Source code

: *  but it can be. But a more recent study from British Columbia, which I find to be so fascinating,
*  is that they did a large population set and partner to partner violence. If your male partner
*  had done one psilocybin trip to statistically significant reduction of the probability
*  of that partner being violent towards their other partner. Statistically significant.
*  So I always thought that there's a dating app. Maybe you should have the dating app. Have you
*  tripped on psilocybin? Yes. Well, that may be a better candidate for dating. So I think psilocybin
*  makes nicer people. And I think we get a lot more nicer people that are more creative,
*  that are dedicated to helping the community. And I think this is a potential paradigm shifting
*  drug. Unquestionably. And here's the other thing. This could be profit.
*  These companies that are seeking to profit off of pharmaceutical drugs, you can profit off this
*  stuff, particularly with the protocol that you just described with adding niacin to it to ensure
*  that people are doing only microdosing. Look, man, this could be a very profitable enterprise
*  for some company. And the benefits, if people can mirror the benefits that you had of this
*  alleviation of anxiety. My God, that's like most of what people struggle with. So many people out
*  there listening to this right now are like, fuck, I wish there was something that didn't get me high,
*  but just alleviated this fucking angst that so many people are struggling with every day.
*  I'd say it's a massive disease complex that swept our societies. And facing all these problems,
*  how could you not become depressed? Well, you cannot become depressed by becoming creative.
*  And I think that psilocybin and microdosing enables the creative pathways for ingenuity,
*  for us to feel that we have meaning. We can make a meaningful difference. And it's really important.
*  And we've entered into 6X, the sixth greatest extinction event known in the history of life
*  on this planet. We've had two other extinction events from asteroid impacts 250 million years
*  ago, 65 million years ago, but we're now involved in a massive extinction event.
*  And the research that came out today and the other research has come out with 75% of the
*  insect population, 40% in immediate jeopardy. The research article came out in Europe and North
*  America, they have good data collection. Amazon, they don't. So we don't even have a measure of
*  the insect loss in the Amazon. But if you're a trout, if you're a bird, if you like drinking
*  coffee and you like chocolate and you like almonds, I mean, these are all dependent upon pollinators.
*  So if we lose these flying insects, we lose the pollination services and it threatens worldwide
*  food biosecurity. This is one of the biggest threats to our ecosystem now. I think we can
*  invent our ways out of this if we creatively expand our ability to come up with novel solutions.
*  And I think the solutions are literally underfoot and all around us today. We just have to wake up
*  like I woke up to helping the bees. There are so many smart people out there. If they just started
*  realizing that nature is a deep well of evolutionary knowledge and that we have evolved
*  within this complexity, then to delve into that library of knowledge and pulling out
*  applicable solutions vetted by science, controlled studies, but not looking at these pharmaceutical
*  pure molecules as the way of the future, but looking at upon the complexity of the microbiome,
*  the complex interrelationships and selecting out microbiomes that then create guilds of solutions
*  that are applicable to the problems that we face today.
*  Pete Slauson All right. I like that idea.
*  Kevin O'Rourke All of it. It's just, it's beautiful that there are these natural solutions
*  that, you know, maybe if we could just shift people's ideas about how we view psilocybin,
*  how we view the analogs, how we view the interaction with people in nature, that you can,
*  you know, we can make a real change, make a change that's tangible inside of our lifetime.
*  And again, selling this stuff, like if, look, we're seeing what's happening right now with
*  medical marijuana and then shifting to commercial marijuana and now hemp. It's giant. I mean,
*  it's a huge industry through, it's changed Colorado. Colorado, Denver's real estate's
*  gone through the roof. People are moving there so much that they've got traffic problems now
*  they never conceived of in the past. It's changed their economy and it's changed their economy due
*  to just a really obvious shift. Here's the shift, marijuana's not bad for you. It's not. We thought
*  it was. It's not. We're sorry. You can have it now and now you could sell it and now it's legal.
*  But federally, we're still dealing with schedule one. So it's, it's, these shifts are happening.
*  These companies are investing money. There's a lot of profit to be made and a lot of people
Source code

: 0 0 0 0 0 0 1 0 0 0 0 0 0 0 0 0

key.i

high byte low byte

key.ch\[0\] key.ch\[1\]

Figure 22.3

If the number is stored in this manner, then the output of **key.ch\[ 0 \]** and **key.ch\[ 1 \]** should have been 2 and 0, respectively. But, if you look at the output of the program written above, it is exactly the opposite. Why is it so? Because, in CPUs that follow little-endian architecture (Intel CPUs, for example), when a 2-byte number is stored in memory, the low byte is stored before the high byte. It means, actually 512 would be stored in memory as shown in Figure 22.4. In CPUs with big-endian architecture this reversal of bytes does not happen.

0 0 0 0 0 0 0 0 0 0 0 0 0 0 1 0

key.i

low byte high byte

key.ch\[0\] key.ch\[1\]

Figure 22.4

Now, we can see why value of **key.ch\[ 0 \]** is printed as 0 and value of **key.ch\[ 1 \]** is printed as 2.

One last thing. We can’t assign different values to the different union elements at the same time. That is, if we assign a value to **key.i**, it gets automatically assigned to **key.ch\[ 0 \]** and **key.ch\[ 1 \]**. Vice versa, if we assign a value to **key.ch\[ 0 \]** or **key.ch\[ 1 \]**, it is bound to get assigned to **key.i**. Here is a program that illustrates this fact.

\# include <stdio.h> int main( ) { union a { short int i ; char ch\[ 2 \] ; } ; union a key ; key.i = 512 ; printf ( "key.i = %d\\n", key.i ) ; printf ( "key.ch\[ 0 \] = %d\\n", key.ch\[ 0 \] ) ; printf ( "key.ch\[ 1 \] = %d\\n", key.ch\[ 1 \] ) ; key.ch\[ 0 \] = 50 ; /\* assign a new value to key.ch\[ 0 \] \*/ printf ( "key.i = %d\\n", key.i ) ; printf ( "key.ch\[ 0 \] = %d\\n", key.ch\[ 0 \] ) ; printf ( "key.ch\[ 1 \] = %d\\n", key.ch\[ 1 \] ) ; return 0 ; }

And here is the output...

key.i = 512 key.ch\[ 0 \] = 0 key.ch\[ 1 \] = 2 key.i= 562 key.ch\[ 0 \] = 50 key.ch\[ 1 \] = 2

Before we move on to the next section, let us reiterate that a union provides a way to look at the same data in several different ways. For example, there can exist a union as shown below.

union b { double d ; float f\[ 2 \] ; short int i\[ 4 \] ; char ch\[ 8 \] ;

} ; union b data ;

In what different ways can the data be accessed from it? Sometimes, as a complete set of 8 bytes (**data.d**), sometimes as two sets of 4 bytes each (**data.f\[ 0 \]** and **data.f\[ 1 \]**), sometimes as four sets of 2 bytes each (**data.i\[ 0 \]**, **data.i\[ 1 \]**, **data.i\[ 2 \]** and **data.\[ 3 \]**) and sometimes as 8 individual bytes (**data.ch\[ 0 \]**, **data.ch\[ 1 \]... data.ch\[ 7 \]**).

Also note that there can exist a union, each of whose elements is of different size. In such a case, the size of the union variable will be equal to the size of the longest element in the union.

+++++

The problem. State how many lines above contain the word "looking", and nothing more.

Solution to the problem. 2